How many of us have smothered the base and have actually been waiting for the ball to arrive, and have absolutely no idea that the fielder misplayed the ball and there was not going to be a play at the base. By watching the ball being fielded and then allowing the release of the ball to guide us to the play at the base, we have readied ourselves for the impending play.

If we have sufficient depth from the base, we get to see, in some way, what Grandma is seeing, namely the whole play in its development. Our call can then be made with minimal to no body and eye movement to confuse or alter the view.
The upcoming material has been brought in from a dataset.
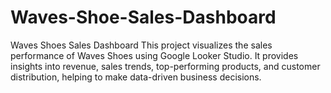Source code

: # Waves-Shoe-Sales-Dashboard
Waves Shoes Sales Dashboard This project visualizes the sales performance of Waves Shoes using Google Looker Studio. It provides insights into revenue, sales trends, top-performing products, and customer distribution, helping to make data-driven business decisions.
Whether we are at first base, in the A position, or second and third, in the B and C positions, angle and distance are always important. An illusion that always intrigues me is the comment from fans and coaches that we are too far away from the play. A particular play in a Little League (Majors) baseball game is the call we must make from the C position, when the ball is fielded to first base. Ump, you are too far away to see it. In actuality, we are probably no more than 75 feet from the call, and if we were making that call at first base in an upper level game from the B position, nothing would be said. The distance is probably the same.

The same philosophy can be used behind the plate. Don’t smother the catcher. Be able to see both sides of the plate. A good tool to use is to place a baseball in the front corners of the plate and the rear corners, and set up in our position. Can we see all four balls from where we are positioned? If not, we need to adjust our position, or stance, or both, to allow us to accomplish what we are trying to see. Head height can assist us in this situation. Rise up a bit, move outside a bit, but see the plate. Catchers can be our best friends and worst enemies at the same time. Excessive movement by the catcher, standing up on all pitches, and failure to catch the ball, can make for a long evening. But, unfortunately, we have to deal with it and the only person we can ask to move is ourselves.

Be flexible, be in condition, and be ready. The season is only a few short months away. Say hi to Grandma for me. We go back a long way.